The specific measures for the buying back by Investees of the equity held in them by Venture Investment Enterprises shall be formulated separately by the Examination and Approval Authority in conjunction with the Registration Authority. (来源：英语杂志 http://www.EnglishCN.com)
Article 35 Venture Investment Enterprises shall submit tax returns and pay tax according to the provisions of State tax law. In the case of a Non-legal Person Venture Investment Enterprise， investors may submit tax returns and pay enterprise income tax separately according to the relevant provisions of State tax law， or， the Non-legal Person Venture Investment Enterprise may submit an application and， upon approval， calculate and pay enterprise income tax jointly according to tax law.
The specific administrative procedures for levy and collection of enterprise income tax of Non-legal Person Venture Investment Enterprises shall be issued separately by the State Administration of Taxation.
Article 36 Where profits and other gains that the Foreign Investors of a Venture Investment Enterprise are entitled to receive have to be remitted abroad， the Venture Investment Enterprise shall remit the funds abroad by depositing them into its foreign exchange account or purchasing foreign exchange at designated foreign exchange banks on the strength of the distribution resolution of the management committee or the board of directors， the auditor's report issued by an accounting firm， proof of inflow of investment funds of Foreign Investors and capital contribution verification report， proof of tax payment and tax returns （if the enterprise is enjoying tax reduction or exemption， it shall provide certification of tax reduction and exemption issued by the tax authorities）。
The returned capital contribution to the Venture Investment Enterprise of the Foreign Investors may be remitted out of China by purchase of foreign exchange according to law. The opening and use of foreign exchange accounts， changes to capital and other matters regarding receipt and expenditure of foreign exchange of Corporate Venture Investment Enterprises shall be handled in accordance with existing provisions on foreign exchange control. Provisions on foreign exchange control concerning Non-legal Person Venture Investment Enterprises shall be formulated separately by the State Administration of Foreign Exchange.
Article 37 The investors shall stipulate the term of the Venture Investment Enterprise in the contract therefor and the articles of association thereof. In general， the term shall not exceed 12 years. The term may be renewed upon expiration， subject to the approval of the Examination and Approval Authority.

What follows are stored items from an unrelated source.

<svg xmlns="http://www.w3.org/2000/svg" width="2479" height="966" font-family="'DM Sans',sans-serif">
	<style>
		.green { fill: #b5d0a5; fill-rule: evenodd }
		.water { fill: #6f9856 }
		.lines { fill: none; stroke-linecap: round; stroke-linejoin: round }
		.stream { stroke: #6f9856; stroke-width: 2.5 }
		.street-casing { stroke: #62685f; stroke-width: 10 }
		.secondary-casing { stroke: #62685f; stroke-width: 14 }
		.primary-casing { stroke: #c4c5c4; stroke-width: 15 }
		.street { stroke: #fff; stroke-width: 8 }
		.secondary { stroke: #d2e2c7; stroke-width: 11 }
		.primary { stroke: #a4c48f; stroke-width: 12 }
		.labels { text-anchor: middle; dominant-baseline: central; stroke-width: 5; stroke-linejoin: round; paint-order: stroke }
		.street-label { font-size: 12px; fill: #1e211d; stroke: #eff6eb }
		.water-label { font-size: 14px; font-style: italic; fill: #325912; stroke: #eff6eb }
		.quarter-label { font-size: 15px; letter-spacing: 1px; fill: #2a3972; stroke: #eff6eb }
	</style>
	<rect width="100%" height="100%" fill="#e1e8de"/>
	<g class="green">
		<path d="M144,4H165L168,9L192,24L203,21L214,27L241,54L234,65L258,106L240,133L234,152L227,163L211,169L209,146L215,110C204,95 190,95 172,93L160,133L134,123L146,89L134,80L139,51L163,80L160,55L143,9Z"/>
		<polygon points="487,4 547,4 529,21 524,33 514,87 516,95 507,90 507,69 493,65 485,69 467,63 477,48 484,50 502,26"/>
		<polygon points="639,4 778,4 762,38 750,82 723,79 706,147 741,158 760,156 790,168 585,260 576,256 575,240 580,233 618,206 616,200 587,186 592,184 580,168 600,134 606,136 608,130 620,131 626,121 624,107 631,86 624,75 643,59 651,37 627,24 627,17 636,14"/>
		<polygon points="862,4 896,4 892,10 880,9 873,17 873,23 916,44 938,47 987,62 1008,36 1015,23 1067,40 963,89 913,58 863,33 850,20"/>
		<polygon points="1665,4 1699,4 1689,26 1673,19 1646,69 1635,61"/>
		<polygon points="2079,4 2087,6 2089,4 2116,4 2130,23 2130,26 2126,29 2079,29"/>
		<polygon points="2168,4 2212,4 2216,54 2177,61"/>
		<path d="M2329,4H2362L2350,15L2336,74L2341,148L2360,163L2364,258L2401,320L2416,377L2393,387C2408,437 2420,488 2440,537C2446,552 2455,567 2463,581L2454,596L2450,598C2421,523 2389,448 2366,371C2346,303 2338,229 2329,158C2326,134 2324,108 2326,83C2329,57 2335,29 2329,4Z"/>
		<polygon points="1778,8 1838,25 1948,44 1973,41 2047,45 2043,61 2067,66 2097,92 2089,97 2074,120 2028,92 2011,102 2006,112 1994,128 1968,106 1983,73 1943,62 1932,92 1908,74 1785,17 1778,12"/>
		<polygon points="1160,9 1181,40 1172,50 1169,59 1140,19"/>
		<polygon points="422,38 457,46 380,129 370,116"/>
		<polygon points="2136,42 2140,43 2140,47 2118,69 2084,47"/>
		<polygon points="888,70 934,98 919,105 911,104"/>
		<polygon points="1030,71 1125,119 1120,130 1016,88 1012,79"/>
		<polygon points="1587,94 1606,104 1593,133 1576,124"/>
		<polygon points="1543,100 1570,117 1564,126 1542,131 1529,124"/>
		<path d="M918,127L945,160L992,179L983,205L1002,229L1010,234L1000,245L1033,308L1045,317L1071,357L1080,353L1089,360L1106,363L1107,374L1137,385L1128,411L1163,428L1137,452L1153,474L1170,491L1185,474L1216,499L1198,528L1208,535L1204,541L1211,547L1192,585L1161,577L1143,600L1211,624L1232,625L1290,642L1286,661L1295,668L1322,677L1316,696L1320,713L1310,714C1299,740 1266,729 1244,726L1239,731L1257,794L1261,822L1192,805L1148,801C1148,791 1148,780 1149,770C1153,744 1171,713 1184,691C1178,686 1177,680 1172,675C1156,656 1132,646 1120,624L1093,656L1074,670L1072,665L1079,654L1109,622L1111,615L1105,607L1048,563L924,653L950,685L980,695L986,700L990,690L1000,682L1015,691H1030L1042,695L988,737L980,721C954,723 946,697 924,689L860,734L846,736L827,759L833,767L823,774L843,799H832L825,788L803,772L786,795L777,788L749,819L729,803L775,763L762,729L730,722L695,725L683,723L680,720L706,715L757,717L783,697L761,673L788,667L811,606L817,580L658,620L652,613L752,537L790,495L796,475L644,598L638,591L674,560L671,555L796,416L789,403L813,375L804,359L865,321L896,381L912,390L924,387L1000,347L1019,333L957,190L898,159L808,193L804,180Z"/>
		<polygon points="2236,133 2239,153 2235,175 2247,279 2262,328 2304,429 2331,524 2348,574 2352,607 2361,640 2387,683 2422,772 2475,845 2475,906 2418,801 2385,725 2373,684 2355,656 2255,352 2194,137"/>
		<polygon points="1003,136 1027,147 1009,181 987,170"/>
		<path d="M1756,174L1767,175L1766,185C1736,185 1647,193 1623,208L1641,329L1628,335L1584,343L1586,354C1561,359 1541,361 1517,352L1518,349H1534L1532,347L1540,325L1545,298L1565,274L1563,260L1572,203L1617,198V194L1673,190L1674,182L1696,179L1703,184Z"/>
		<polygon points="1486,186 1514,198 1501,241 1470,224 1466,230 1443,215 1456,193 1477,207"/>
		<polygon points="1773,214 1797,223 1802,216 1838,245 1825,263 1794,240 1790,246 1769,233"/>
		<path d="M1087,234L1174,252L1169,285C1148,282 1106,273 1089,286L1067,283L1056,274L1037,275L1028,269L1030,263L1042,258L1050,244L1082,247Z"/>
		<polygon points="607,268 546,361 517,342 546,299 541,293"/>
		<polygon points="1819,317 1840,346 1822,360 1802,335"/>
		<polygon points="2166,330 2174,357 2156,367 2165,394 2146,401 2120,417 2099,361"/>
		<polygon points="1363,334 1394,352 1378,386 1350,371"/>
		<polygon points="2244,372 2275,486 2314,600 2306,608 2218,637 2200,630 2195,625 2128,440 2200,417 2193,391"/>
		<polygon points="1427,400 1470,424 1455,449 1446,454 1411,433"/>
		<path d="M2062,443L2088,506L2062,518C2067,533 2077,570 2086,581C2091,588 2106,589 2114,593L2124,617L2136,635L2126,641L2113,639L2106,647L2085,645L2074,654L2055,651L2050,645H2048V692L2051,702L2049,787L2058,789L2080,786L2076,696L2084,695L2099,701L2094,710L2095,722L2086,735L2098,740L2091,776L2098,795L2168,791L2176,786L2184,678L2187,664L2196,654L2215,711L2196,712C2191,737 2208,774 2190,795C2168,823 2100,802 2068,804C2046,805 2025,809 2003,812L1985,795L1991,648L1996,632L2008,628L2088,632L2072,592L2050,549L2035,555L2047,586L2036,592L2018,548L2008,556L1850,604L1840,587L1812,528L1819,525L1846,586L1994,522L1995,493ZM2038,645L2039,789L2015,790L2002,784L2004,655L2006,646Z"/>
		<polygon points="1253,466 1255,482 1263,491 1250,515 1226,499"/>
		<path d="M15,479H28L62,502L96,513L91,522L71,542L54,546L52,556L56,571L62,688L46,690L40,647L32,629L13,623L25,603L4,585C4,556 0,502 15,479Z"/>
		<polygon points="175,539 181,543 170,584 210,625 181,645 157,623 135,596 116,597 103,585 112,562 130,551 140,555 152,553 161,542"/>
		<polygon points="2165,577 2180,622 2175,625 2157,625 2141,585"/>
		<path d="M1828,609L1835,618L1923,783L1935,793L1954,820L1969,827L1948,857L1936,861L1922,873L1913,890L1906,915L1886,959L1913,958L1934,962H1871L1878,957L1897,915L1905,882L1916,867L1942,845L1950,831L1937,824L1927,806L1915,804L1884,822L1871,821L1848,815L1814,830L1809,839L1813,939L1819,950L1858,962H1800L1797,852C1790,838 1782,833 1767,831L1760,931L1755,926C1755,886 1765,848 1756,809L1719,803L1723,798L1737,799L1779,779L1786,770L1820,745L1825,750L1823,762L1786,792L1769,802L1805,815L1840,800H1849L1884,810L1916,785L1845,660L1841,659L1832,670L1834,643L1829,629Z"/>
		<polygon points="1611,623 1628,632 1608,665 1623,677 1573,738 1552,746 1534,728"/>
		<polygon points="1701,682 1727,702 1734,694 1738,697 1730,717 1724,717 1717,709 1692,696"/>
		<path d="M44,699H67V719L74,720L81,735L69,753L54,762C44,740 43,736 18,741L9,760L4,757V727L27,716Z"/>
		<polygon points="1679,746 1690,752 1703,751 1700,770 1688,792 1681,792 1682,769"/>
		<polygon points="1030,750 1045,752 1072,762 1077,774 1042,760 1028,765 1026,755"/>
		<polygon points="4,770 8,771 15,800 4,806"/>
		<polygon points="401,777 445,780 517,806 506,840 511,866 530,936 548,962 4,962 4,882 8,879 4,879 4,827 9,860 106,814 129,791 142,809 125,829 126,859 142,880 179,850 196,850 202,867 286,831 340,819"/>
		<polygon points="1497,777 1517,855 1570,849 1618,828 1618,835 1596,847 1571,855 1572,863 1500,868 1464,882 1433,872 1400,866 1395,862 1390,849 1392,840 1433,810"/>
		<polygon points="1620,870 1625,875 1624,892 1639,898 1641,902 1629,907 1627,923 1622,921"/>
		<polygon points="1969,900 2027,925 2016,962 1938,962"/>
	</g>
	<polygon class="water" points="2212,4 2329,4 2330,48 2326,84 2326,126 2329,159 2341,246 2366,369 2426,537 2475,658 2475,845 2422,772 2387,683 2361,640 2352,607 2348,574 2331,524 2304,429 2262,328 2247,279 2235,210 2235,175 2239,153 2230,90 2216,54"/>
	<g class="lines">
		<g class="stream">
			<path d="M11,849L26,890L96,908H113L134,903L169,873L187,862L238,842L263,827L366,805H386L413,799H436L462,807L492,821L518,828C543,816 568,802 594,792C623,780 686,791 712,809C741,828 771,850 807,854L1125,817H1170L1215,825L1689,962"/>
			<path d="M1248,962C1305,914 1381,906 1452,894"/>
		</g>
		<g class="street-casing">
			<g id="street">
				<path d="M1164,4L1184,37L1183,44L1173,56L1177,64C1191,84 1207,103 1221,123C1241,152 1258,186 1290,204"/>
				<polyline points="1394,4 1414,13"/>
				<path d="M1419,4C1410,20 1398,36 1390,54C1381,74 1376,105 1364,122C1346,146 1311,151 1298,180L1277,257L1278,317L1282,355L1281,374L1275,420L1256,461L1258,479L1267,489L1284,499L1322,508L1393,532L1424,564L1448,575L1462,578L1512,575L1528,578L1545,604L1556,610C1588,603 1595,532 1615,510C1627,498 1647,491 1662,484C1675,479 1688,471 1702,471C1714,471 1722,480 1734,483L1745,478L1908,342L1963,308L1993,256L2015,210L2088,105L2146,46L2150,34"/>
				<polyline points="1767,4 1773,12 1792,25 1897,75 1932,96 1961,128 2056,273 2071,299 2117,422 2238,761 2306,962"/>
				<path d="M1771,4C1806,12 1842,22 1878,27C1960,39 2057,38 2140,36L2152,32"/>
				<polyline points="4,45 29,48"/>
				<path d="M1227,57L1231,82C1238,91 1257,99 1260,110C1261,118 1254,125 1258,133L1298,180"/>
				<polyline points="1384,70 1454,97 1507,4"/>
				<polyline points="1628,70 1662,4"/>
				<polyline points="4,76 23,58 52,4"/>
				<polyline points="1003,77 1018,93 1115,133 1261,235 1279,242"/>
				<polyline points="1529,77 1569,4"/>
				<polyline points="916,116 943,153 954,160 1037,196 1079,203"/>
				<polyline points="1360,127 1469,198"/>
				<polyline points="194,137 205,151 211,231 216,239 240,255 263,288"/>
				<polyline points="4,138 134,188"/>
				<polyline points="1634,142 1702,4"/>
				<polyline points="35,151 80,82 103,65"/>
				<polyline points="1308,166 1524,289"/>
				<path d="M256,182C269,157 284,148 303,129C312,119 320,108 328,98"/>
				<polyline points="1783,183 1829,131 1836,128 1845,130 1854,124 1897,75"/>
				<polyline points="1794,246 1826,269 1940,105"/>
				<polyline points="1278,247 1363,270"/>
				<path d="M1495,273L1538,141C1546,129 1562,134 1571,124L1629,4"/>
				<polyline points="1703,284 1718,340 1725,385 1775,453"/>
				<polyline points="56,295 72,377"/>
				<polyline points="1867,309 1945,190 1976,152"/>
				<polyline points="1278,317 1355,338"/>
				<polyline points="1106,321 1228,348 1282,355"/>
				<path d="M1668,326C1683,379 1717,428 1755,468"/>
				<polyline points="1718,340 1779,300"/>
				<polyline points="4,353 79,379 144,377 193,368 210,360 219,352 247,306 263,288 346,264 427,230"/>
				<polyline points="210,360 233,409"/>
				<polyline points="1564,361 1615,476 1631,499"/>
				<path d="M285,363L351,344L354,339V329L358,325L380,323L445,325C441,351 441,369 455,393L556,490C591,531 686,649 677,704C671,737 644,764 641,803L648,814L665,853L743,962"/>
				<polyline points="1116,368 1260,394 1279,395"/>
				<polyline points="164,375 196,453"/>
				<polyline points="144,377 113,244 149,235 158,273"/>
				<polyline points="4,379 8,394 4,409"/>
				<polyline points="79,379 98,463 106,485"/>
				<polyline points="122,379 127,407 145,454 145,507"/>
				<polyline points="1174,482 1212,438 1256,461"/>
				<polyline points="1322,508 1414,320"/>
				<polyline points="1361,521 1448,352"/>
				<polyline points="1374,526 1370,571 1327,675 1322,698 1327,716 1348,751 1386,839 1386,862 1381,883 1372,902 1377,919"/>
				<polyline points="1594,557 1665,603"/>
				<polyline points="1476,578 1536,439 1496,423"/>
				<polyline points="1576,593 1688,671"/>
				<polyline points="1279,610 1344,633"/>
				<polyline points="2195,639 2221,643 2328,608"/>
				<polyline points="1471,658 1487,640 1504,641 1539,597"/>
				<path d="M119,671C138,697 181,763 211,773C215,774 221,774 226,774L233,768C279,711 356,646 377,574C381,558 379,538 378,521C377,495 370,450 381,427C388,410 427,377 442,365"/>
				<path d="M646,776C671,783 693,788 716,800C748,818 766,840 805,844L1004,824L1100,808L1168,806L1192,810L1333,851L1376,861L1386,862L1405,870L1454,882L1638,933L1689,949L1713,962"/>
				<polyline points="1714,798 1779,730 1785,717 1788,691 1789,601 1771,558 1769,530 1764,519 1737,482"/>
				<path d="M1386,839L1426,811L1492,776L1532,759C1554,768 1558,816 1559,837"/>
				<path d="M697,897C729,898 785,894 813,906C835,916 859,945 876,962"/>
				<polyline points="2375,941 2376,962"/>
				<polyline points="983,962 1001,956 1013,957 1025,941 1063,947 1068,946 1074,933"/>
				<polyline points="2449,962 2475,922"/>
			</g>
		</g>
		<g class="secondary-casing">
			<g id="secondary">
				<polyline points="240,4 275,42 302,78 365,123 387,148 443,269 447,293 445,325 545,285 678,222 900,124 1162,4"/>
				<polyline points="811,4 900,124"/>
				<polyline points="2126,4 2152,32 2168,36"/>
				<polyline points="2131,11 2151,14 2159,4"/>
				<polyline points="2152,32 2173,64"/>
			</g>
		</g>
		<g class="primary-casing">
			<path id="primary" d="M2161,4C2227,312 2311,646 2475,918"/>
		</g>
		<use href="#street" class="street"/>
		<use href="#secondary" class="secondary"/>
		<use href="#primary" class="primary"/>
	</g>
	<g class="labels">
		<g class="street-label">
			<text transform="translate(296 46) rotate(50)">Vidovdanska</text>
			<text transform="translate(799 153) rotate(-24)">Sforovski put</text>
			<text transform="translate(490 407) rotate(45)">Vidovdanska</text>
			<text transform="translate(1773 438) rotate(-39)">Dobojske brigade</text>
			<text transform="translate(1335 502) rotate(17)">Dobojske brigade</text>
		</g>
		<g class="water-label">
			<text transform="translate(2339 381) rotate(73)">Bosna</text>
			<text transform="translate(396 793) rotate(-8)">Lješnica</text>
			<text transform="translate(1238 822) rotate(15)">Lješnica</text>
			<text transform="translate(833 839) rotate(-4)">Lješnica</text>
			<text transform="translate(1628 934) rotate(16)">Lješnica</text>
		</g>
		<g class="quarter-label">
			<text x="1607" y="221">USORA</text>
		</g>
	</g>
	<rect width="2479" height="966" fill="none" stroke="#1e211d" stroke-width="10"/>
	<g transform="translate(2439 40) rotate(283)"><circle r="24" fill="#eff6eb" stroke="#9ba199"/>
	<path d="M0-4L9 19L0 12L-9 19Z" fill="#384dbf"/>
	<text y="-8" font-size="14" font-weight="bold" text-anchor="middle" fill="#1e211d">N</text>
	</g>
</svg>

A Venture Investment Enterprise may be dissolved， and its contract and articles of association terminated， ahead of schedule， subject to the approval of the Examination and Approval Authority. However， if all of the investments of a Non-legal Person Venture Investment Enterprise have been sold or disposed of in other ways， its debts have been discharged and its remaining property has been distributed to investors， it may enter into dissolution and termination procedures without the afore-mentioned approval， but the Non-legal Person Venture Investment Enterprise shall， within at least 30 days before the dissolution becomes effective， submit a written statement to the Examination and Approval Authority for record filing.
When a Venture Investment Enterprise is dissolved， it shall be liquidated in accordance with the relevant provisions.
Article 38 A Venture Investment Enterprise shall， within 30 days of the date of completion of liquidation， apply to the original Registration Authority for de-registration.
When applying for de-registration， the Venture Investment Enterprise shall submit the following documents and be responsible for the authenticity and validity of such documents：
1. the application for de-registration signed by the chairman of the board of directors， the responsible person of the joint management committee or the responsible person of the liquidation committee；
2. the resolution of the board of directors or the joint management committee；
3. the liquidation report；
4. the proof of de-registration issued by taxation authority and customs；
5. the approval document or record filing document of the Examination and Approval Authority； and
6. other documents required to be submitted according to laws and administrative regulations.
After the Registration Authority has verified and approved de-registration， the Venture Investment Enterprise shall terminate.
The joint and several liability undertaken by the requisite investors of a Non-legal Person Venture Investment Enterprise shall not be exempted as a result of termination of the Non-legal Person Venture Investment Enterprise.
EXAMINATION AND OVERSIGHT
Article 39 Investments of Venture Investment Enterprises within China shall be handled by reference to the provisions of the Guiding the Direction of Foreign Investment Provisions and Foreign Investment Industrial Guidance Catalogue.
Article 40 Where a Venture Investment Enterprise invests in an Investee that falls in the encouraged and permitted categories， it shall file a record with the local authorized foreign trade and economic cooperation department of the place where the Investee is located. The local authorized foreign trade and economic cooperation department shall， within 15 days of the date of receipt of the materials for record filing， complete examination and verification procedures for record filing and issue a foreign-invested enterprise approval certificate to the Investee. The Investee shall handle registration procedures with the Registration Authority on the strength of the foreign-invested enterprise approval certificate. The Registration Authority shall decide on whether to approve the registration in accordance with the provisions of the relevant laws and administrative regulations. If it grants its approval to register， it will issue a foreign-invested enterprise legal person business licence.